Segment Start: Records supplied

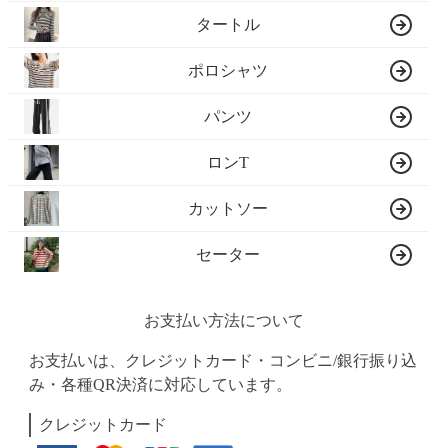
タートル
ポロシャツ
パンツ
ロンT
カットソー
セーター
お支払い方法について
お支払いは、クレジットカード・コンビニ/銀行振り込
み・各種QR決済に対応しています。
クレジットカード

Segment End: Records supplied
Segment Start: Records supplied

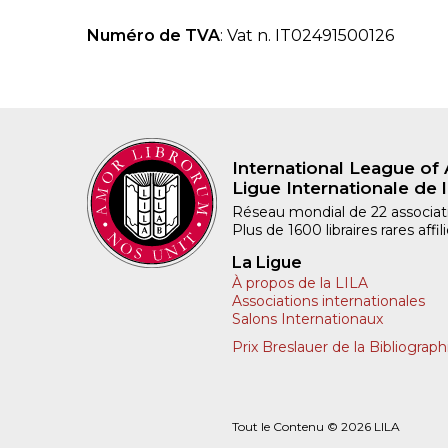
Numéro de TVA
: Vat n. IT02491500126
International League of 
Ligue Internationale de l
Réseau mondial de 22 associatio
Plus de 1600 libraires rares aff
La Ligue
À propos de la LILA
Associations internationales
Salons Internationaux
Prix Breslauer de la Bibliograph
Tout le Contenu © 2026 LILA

Segment End: Records supplied

- What the task asks
For the lines above, output exactly those from the line containing "Associations internationales" through the line containing "Tout le Contenu © 2026 LILA", and skip the others.

- Task result
Associations internationales
Salons Internationaux
Prix Breslauer de la Bibliograph
Tout le Contenu © 2026 LILA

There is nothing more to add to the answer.